U.S. News

Topps, Upper Deck settle baseball card lawsuit

NEW YORK (Reuters) - Topps Co, the trading card company, has settled a lawsuit in which it accused rival Upper Deck Co of stealing its designs for baseball cards.

The companies resolved the copyright infringement case through mediation conducted by U.S. Senior District Judge Robert Sweet, according to a November 3 order posted online on Thursday.

Details about the settlement were not immediately available.

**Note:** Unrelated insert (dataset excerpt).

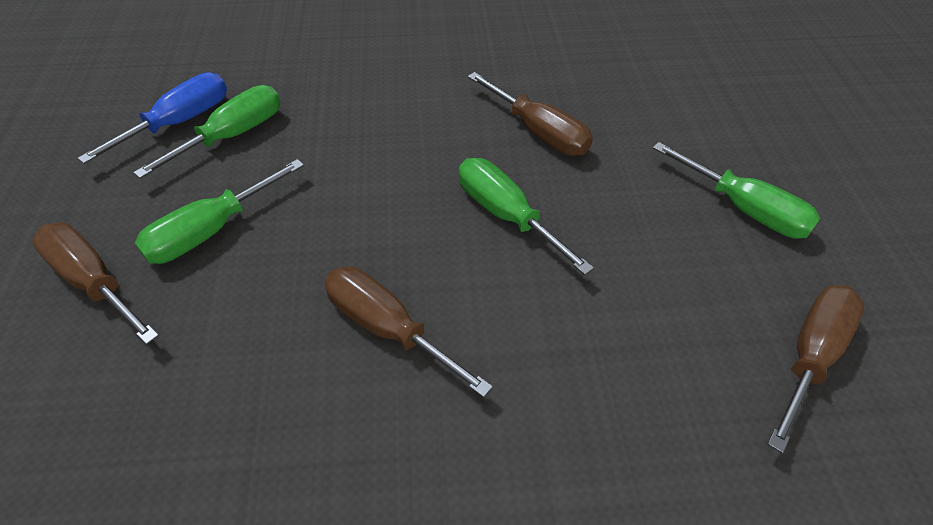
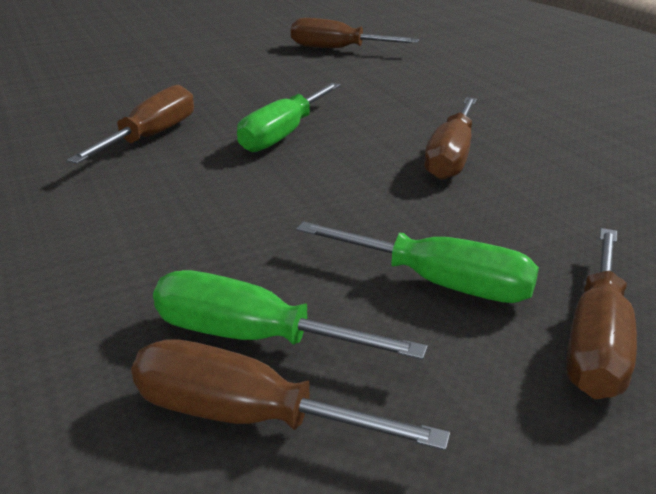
camera: 110 degrees left, 20 degrees down
blue screwdriver [78,72,227,164] -> brown screwdriver [131,339,450,451]
green screwdriver [653,142,820,239] -> none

Lawyers for both companies did not immediately return calls and e-mails seeking comment.

Topps, based in New York, was bought in 2007 by former Walt Disney Co chief Michael Eisner’s Tornante Co and private equity firm Madison Dearborn Partners LLC. Upper Deck is based in Carlsbad, California.

In its lawsuit, Topps said some of Upper Deck’s 2009 trading cards mimicked its designs for several cards it made in the 1970s, including the popular 1975 baseball cards with a two-color border.

Topps had sought several remedies, including monetary damages and the destruction of the Upper Deck cards.

On August 6, Topps said it won a multi-year agreement starting in 2010 to become the exclusive trading card maker for Major League Baseball, dealing a blow to Upper Deck.

Topps has sold baseball cards since 1952.

The case is Topps Co v. Upper Deck Co, U.S. District Court, Southern District of New York, No. 09-3780.